The problem => Can you transcribe, word for word, the lines starting with the line containing "text php-fpdf/jammy,jammy 3:1.8.2.dfsg-1" and going on through the line containing "text php-finder-facade/jammy,jammy 1.2.3-1"?

--- Supplied material ---

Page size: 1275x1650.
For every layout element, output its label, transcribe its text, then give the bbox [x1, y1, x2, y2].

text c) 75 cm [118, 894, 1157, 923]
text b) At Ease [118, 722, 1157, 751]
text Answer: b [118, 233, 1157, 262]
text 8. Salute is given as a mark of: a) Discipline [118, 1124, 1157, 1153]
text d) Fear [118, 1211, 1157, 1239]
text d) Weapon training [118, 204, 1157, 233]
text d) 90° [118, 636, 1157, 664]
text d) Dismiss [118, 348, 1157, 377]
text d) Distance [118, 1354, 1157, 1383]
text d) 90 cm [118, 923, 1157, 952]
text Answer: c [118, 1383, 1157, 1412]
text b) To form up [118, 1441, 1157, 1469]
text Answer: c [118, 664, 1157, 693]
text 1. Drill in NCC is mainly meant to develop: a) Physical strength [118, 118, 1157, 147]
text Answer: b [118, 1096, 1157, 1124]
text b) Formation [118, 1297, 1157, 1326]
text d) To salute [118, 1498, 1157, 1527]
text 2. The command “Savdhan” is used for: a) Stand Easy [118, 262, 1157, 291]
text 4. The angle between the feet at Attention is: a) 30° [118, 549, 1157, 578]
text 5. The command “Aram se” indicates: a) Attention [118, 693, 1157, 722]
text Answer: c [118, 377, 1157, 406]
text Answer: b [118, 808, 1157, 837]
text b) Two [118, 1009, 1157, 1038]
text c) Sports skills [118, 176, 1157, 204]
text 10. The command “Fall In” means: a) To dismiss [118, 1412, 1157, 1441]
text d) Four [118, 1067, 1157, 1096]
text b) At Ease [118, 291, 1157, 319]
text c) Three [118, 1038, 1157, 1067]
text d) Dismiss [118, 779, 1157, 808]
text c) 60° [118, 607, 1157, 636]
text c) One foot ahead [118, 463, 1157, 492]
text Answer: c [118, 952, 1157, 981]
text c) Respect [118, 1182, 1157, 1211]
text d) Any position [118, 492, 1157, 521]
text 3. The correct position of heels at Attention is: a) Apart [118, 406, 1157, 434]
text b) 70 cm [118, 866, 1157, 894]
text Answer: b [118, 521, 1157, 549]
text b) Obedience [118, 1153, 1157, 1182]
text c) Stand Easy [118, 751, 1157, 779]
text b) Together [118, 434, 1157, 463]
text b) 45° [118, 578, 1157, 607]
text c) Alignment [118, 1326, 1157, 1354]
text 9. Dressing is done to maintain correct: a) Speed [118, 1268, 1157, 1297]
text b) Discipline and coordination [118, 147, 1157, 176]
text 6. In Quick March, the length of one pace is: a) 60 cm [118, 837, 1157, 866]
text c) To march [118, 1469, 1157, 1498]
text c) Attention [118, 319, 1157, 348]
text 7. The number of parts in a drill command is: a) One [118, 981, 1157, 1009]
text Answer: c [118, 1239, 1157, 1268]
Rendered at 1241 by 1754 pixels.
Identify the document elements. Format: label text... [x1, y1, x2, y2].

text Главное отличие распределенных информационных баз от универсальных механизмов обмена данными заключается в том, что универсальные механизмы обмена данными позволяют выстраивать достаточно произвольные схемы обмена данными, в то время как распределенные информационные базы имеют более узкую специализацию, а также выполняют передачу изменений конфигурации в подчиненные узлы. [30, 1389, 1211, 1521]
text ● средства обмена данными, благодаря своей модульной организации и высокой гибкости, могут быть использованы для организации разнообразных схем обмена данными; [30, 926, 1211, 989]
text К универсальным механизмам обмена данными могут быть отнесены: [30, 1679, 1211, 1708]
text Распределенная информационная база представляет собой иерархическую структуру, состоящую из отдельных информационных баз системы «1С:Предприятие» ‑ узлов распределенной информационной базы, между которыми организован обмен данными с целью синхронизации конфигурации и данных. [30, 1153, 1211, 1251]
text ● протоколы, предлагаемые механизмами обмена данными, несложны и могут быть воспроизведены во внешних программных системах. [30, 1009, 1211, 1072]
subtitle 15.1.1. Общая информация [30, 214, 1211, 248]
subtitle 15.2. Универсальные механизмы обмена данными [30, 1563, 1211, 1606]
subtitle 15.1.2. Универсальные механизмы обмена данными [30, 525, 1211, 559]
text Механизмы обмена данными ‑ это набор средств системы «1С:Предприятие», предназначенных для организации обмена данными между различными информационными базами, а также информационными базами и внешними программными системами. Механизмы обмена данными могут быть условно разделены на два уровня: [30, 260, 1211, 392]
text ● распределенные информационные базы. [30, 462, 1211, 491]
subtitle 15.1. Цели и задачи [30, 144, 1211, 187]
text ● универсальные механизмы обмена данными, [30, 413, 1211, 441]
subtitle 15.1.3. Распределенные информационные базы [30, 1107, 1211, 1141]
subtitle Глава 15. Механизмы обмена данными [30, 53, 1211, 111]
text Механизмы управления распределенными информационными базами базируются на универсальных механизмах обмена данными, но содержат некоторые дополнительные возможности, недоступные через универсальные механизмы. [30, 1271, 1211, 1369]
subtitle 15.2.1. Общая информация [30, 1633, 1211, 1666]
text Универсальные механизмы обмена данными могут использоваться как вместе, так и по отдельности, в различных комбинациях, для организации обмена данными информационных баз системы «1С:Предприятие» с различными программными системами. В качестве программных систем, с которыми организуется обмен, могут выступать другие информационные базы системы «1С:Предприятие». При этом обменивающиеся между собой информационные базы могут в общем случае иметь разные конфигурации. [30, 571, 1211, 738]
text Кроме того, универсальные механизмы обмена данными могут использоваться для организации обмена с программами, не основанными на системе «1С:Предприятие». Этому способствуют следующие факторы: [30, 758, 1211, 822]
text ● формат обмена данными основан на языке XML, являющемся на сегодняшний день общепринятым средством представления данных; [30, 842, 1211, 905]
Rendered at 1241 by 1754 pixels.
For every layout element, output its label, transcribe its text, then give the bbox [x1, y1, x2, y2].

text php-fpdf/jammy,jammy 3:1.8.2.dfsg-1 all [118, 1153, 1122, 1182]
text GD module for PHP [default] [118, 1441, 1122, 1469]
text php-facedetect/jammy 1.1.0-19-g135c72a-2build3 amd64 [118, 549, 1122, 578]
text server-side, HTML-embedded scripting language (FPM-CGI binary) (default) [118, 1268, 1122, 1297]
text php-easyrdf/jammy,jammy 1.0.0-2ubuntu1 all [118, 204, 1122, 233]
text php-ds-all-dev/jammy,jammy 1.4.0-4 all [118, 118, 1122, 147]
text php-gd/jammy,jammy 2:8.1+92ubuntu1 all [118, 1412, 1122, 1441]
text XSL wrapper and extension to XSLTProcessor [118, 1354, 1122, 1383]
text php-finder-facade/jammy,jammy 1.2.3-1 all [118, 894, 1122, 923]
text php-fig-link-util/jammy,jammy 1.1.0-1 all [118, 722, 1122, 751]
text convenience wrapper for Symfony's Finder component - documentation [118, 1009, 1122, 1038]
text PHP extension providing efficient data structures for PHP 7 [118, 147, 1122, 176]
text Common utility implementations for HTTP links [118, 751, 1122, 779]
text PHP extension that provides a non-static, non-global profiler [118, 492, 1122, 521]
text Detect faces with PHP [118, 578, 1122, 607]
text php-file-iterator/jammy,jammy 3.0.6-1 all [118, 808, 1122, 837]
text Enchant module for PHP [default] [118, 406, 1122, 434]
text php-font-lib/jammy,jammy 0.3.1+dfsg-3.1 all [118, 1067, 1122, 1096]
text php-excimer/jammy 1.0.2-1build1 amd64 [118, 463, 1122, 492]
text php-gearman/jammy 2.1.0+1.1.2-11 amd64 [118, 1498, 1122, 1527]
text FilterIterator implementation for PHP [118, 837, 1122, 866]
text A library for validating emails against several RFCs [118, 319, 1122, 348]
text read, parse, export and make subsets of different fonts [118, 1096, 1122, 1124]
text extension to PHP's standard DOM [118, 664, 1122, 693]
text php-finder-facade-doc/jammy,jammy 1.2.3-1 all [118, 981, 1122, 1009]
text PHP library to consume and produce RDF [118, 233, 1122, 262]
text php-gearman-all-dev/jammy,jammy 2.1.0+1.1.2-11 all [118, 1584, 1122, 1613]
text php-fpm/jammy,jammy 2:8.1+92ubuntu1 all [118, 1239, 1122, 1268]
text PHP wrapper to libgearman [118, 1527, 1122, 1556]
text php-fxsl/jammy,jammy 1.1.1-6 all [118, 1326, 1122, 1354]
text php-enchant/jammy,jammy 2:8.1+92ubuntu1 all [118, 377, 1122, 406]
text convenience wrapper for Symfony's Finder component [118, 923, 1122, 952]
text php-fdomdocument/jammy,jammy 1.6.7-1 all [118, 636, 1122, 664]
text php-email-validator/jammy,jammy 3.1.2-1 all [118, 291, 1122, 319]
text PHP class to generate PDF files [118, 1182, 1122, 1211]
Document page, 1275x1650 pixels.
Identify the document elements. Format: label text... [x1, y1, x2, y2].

---

Answer to this exercise =>
text php-fpdf/jammy,jammy 3:1.8.2.dfsg-1 all [118, 1153, 1122, 1182]
text GD module for PHP [default] [118, 1441, 1122, 1469]
text php-facedetect/jammy 1.1.0-19-g135c72a-2build3 amd64 [118, 549, 1122, 578]
text server-side, HTML-embedded scripting language (FPM-CGI binary) (default) [118, 1268, 1122, 1297]
text php-easyrdf/jammy,jammy 1.0.0-2ubuntu1 all [118, 204, 1122, 233]
text php-ds-all-dev/jammy,jammy 1.4.0-4 all [118, 118, 1122, 147]
text php-gd/jammy,jammy 2:8.1+92ubuntu1 all [118, 1412, 1122, 1441]
text XSL wrapper and extension to XSLTProcessor [118, 1354, 1122, 1383]
text php-finder-facade/jammy,jammy 1.2.3-1 all [118, 894, 1122, 923]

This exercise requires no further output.